A recent survey of finance directors, many of them from the engineering industry, has highlighted the need to take account of ‘soft’ factors such as training and development and customer satisfaction when publishing annual accounts. Short-term thinking is probably the biggest single enemy of long-term success – especially in the engineering industry where research, training and development inevitably stretch many years into the future.
That is why it is not surprising that a survey of finance directors, undertaken for two leading accountancy bodies and Investors in People UK, has just revealed a growing demand for a new approach to the measurement of companies’ performance including, in particular, a greater emphasis on the people factor.
The survey, Evaluation of Investment in People – A Survey of Finance Directors, is of particular interest to the engineering industry since the engineering and manufacturing employers made up the largest single group of participants.
Rather than dwelling entirely on the annual profit and shareholder return figures, the traditional criteria of success, the survey showed that one third of finance directors who participated now want other measures to be taken into account.
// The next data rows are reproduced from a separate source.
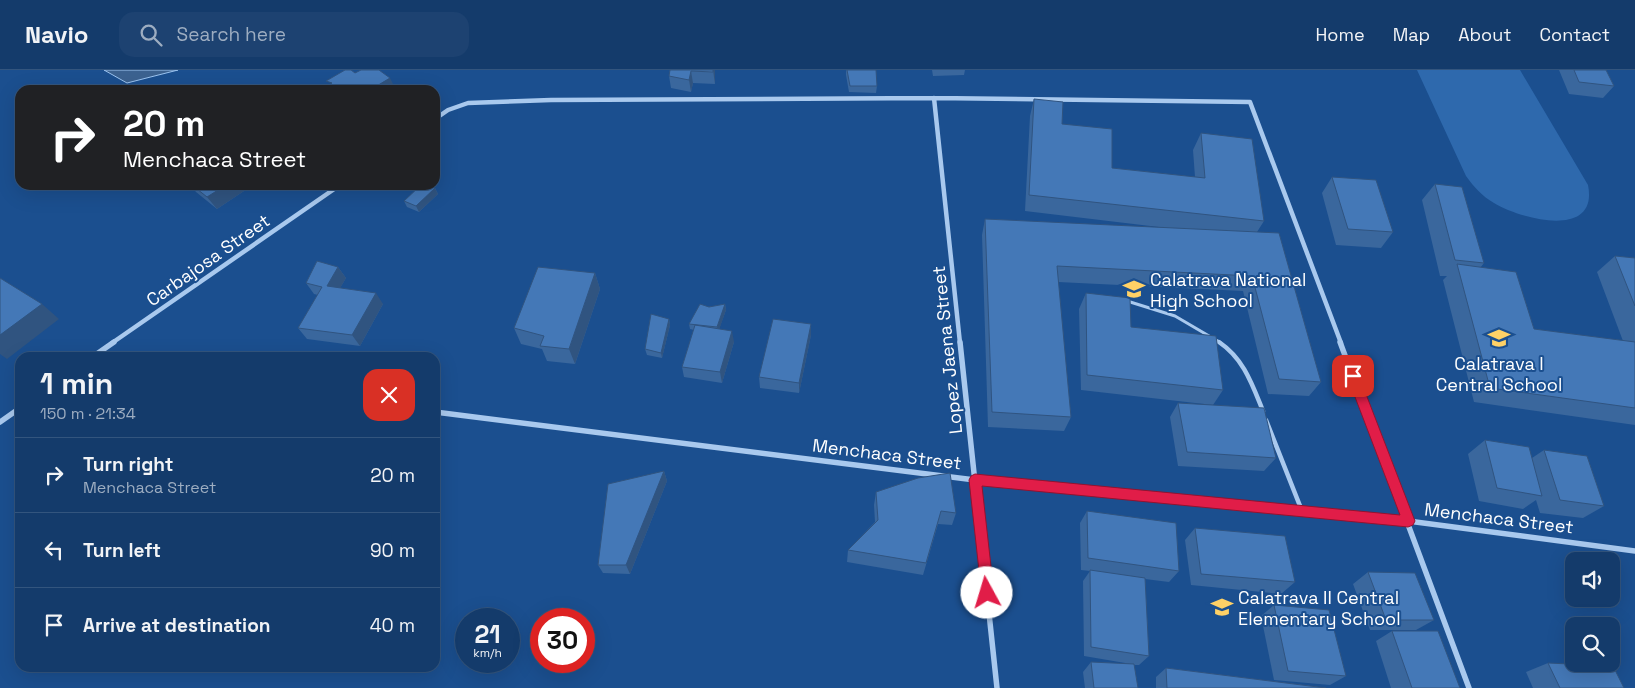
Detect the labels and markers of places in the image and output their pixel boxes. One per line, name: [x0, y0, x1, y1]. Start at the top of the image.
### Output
place label: Calatrava National High School: [1150, 268, 1306, 312]
school or university icon: Calatrava National High School: [1121, 276, 1147, 302]
school or university icon: Calatrava I Central School: [1486, 325, 1512, 351]
place label: Calatrava I Central School: [1436, 352, 1562, 396]
pin: [1332, 355, 1374, 397]
place label: Calatrava II Central Elementary School: [1238, 586, 1401, 630]
school or university icon: Calatrava II Central Elementary School: [1209, 594, 1235, 620]

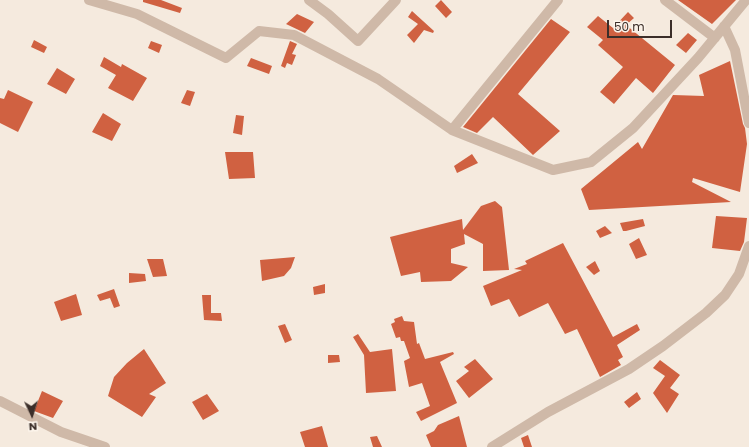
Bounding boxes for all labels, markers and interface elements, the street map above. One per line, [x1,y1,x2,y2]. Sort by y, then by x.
scale bar [609,12,674,38]
text: 50 m [614,18,645,35]
north arrow [12,395,52,435]
text: N [28,419,38,435]

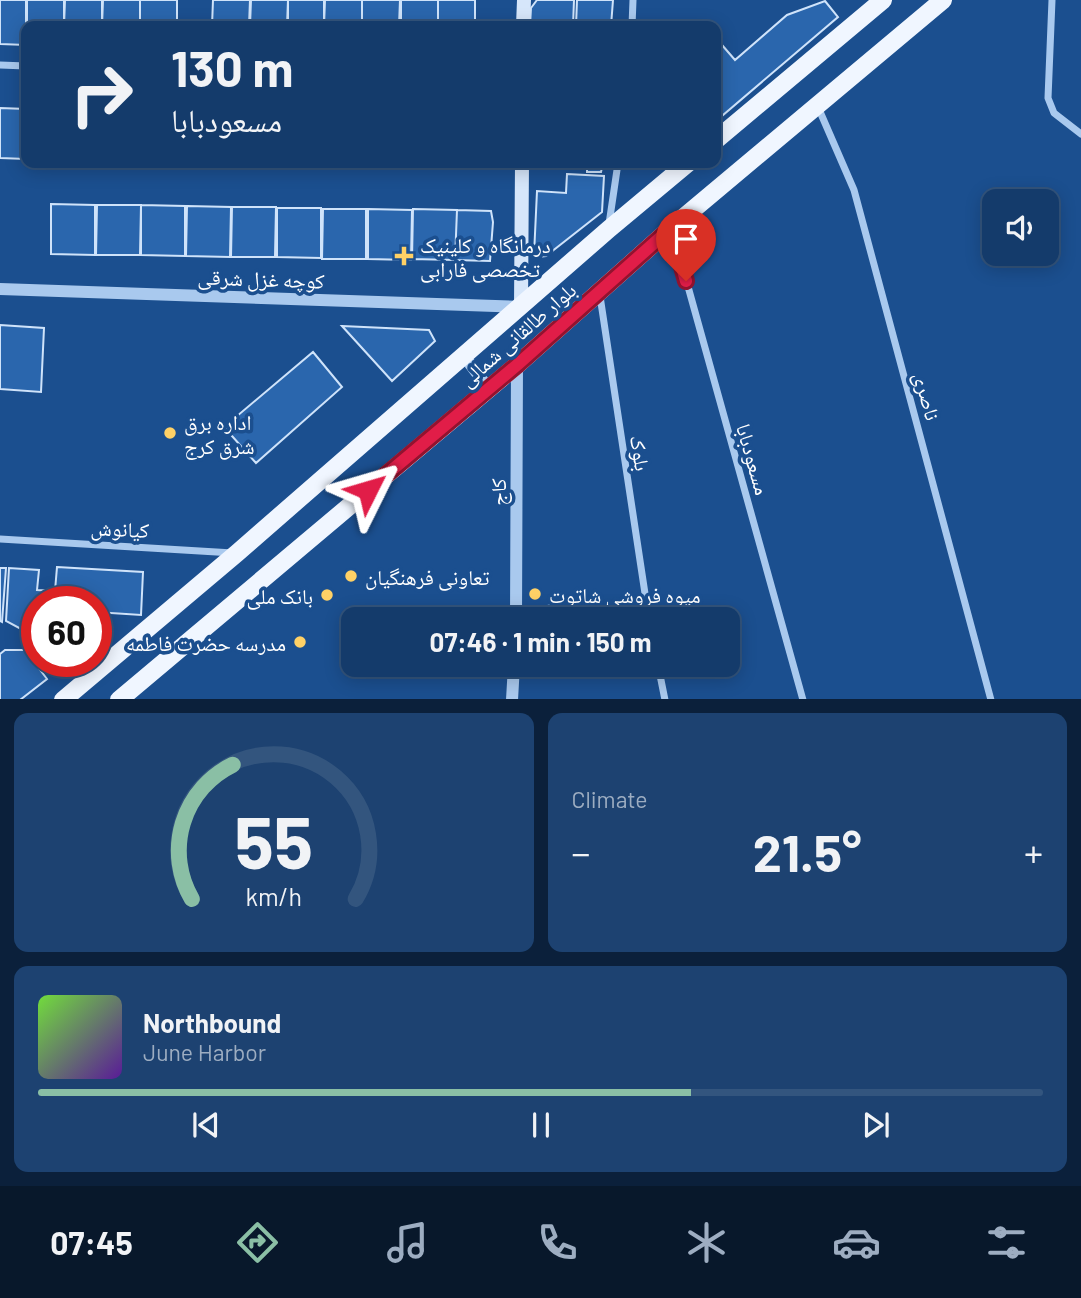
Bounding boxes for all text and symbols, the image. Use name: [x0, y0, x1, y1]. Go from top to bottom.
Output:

In particular, they would like to see included other key indicators such as investment in training and development, together with customer satisfaction levels. These would give valuable clues to how an organisation is likely to perform in the future, rather than a financial statement which is purely of historic significance.
Customer retention and service are now seen as the number one goal for organisations and the research shows that finance directors are increasingly aware that the development and motivation of staff are the critical factors in reaching this objective. Significantly, this reflects the launch earlier this year of a new investment fund by Dresdner Kleinwort Benson which tracks companies on the basis of soft measures, such as their staff and customer relationships and investment in training, rather than purely in terms of financial results.
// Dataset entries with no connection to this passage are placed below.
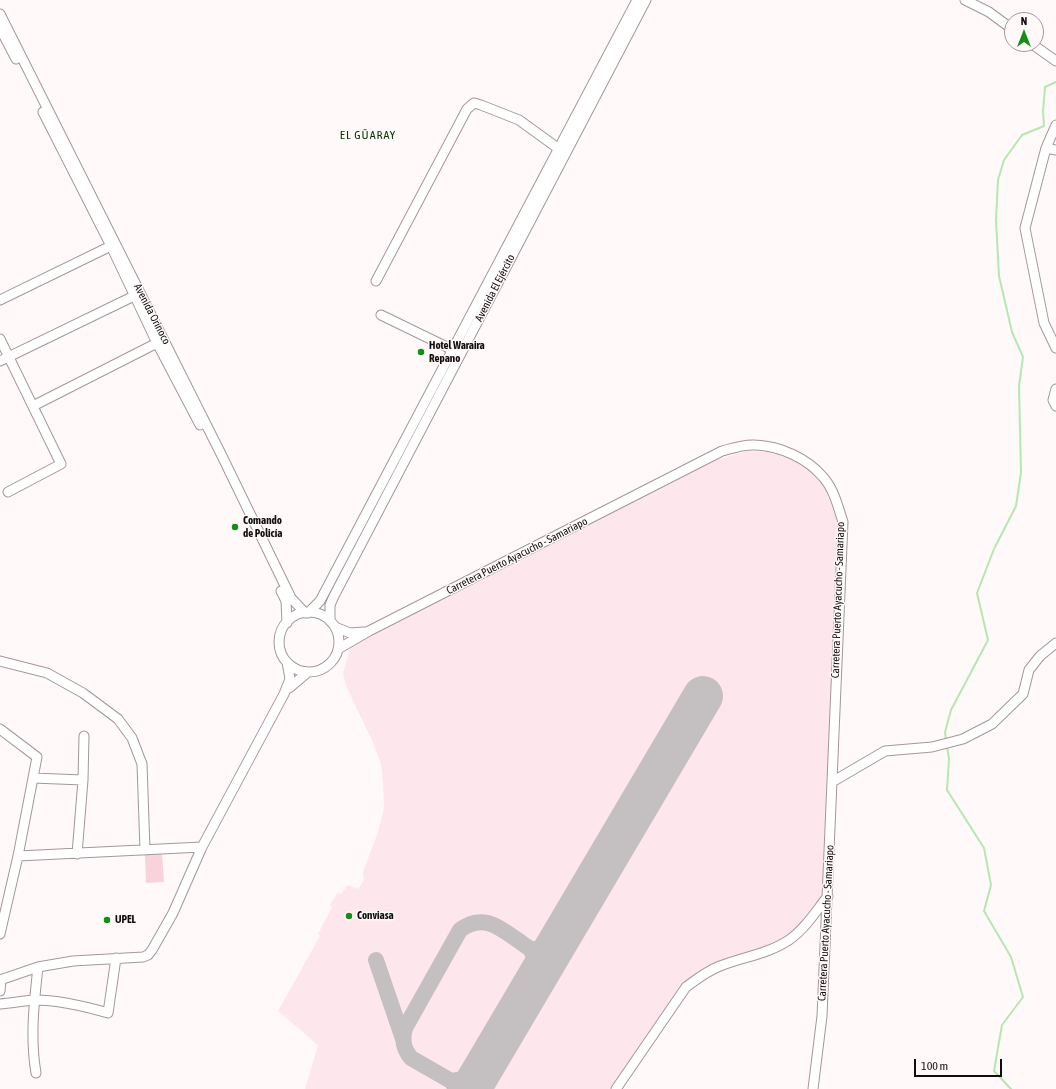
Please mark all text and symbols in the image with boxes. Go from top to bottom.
north arrow [1004,12,1044,52]
text: N [1021,15,1027,27]
district label: EL GÜARAY [340,128,396,142]
street label: Avenida El Ejército [472,252,518,324]
street label: Avenida Orinoco [131,281,173,347]
place label: Hotel Waraira Repano [429,339,485,365]
marker: Hotel Waraira Repano [416,347,426,357]
place label: Comando de Policía [243,514,282,540]
street label: Carretera Puerto Ayacucho - Samariapo [444,515,590,597]
marker: Comando de Policía [230,522,240,532]
street label: Carretera Puerto Ayacucho - Samariapo [829,522,847,678]
street label: Carretera Puerto Ayacucho - Samariapo [815,845,837,1001]
place label: Conviasa [357,909,394,923]
marker: Conviasa [344,911,354,921]
place label: UPEL [115,913,136,927]
marker: UPEL [102,915,112,925]
scale bar [916,1051,1004,1077]
text: 100 m [921,1059,948,1073]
The key challenge in such initiatives, however, is how to measure and present those features of a company’s performance. Currently there is no single benchmark accepted by the accountancy profession to reflect this aspect of an organisation’s activities.
The Investors in People standard could fill this role. With more than 30% of the working population now involved in the standard, Investors in People is being taken seriously by the accountancy profession.
As Roger Gray, director of public affairs at the Chartered Institute of Management Accountants, and one of the co-sponsors of the survey, commented: ‘CIMA is committed to encouraging more and more organisations to achieve Investor in People status. The research highlights the role accountants, and management accountants in particular, can play in both the provision of information on the investment in people and in the monitoring and review of its effectiveness in furthering the long term prospects of the business. It is a very useful step and we are now implementing programmes to help take these findings forward.’
Based on these findings we would argue that the stage is now set for Investors in People companies to take a significant lead over their rivals. These organisations are best placed to use these results publicly. By using the standard as the benchmark of external disclosure they will add credence to their long-term likelihood of business success.
Among the survey’s other findings was the contrast in approach between finance directors in engineering and manufacturing organisations and those in the finance sector when rating key components for a ‘balanced scorecard’ of financial and non-financial measures. The cost of staff absenteeism, earnings per head, employee activity, customer service level agreements and value of sales/service contracts, were all ranked as more critical for engineers and manufacturers than for those in the finance sector. Similarly, external customer satisfaction, intellectual capital, sales or marketing penetration, employee productivity and the contribution of training and development were ranked more highly by manufacturing and engineering finance directors.
Also significant was the finding that, across all sectors, nine out of 10 finance directors wish to play a role in measuring training and development within their own function, while four out of 10 want to do so across the whole of the organisation.
It was also evident that there was a sharp distinction in the level of awareness of the importance of training and development between finance directors, depending on whether their company had reached the Investors in People standard. The survey suggested that as well as having a better appreciation of the link between training and development and business objectives, the finance directors in Investors in People organisations were also more customer aware and more focused on goal setting. Overall they appear to be thinking more as business strategists and less like the traditional ‘bean counters’.